(Dataset lines)
◆ ◆ ◆ ◆ ◆

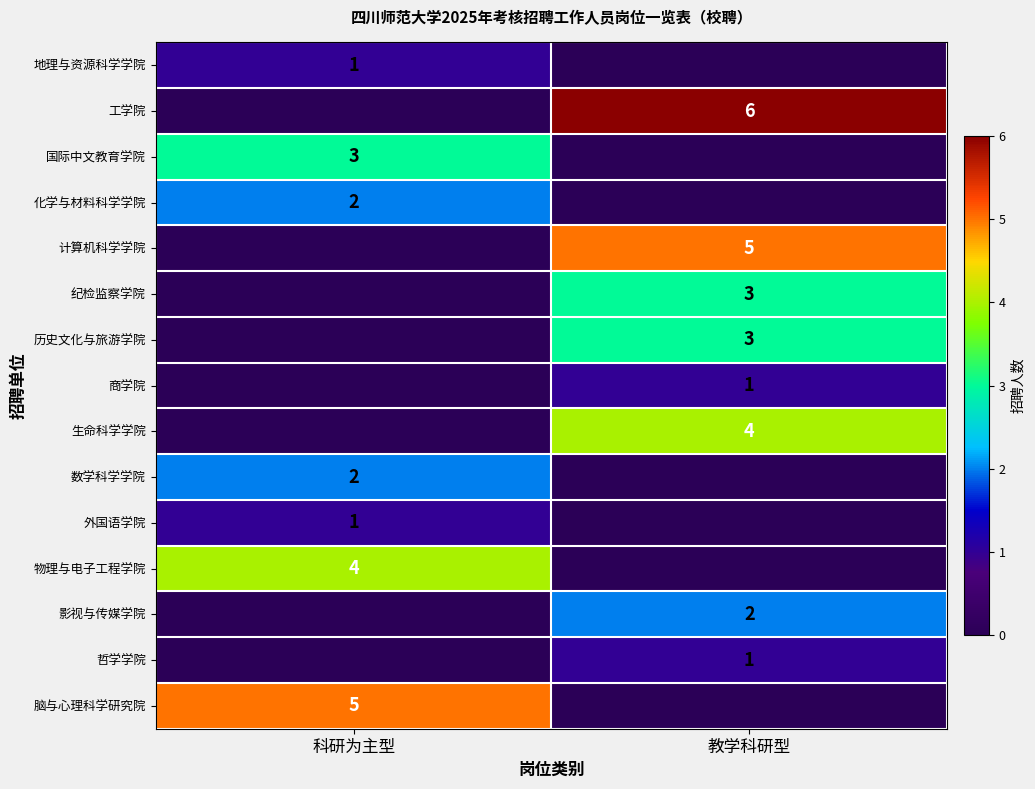

The value of 国际中文教育学院 at 科研为主型 is 3. True or false?

True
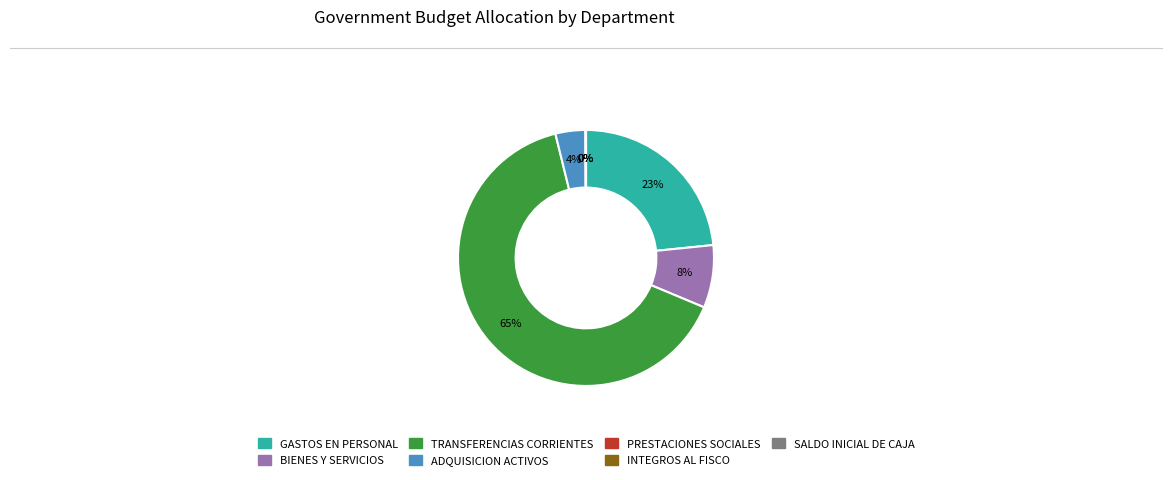

To the nearest percent, what is the average slice percentage?

14%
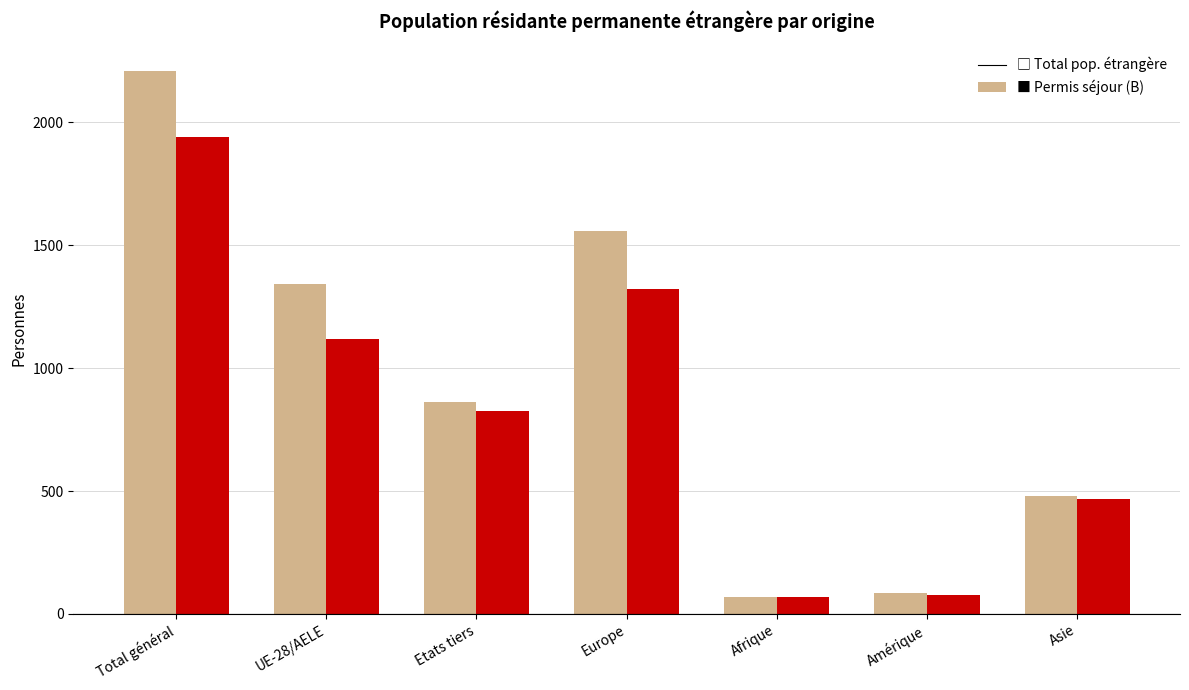

At which category is the sum across all series the highest?

Total général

◆ ◆ ◆ ◆ ◆

### What is required
Quote every line above word for word, but leave the pictures out.

### Solved problem
The value of 国际中文教育学院 at 科研为主型 is 3. True or false?

True

To the nearest percent, what is the average slice percentage?

14%

At which category is the sum across all series the highest?

Total général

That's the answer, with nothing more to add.